Disrupted astrocyte-endothelial crosstalk drives hemangioblastoma lesions in VHL disease

Hemangioblastomas (HBs) are highly vascularized central nervous system (CNS) tumours that can become life-threatening, especially in the context of Von Hippel-Lindau (VHL) disease, caused by the loss of VHL function. The limited pharmacological options targeting VHL-HBs stem from an incomplete understanding of their cellular origin, development, and molecular pathogenesis.

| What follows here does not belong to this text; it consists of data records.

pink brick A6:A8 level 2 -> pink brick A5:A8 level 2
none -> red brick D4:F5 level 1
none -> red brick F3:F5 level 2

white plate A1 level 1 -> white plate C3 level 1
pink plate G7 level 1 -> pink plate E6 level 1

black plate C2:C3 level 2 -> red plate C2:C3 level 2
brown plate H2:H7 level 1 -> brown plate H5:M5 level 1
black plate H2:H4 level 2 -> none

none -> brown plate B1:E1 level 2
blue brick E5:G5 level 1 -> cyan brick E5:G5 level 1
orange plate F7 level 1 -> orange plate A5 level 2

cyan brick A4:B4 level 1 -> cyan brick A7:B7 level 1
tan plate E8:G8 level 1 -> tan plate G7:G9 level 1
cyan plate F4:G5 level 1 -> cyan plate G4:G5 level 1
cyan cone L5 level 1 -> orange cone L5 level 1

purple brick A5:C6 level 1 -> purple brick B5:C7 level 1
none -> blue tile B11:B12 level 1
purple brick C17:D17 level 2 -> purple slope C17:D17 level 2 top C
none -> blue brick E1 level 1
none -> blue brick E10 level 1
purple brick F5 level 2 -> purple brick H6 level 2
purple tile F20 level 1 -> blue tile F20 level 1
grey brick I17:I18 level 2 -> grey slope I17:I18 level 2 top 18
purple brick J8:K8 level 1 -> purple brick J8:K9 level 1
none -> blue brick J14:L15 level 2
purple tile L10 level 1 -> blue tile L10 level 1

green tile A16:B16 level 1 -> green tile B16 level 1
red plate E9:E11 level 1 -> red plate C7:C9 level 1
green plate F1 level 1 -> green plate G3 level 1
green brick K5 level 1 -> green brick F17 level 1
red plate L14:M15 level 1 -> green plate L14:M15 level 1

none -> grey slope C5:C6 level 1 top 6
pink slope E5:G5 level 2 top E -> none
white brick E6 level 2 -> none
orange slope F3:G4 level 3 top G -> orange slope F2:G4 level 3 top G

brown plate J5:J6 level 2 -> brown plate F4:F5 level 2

Here we use advanced mouse genetics to show that mosaic deletion of Vhl in Apln + cells leads to the formation of precursor tumour-like lesions, composed by clusters of Vhl-knockout (Vhl ^KO ) astrocytes and surrounding Vhl- wild-type (Vhl ^WT ) vessels that become malformed, resembling early-stage HBs linked to VHL disease. Vhl ^KO astrocytes morphologically and transcriptomically resembled the reactive astrocytes characteristic of ischemic CNS injury. They exhibited metabolic rewirement towards glycolysis and upregulation of cell growth pathways. They also expressed several secreted proangiogenic molecules that activate and prevent the normal maturation of neighbouring vessels, leading to VHL-HBs. Temporal conditional genetic analysis revealed that Vhl loss need to happen during postnatal development for HBs to form, and that lesions become quiescent in early adulthood. HIF-2α deletion, or MTORC1 inhibition with rapamycin, efficiently inhibited VHL-HBs growth and the associated vascular malformations.

Our work shows that the loss of Vhl in single astrocytes induces their growth and pathogenic crosstalk with neighbouring endothelial cells, driving hemangioblastoma development in VHL disease. Our new somatic mosaic mouse models will also enable testing of novel drugs against this disease.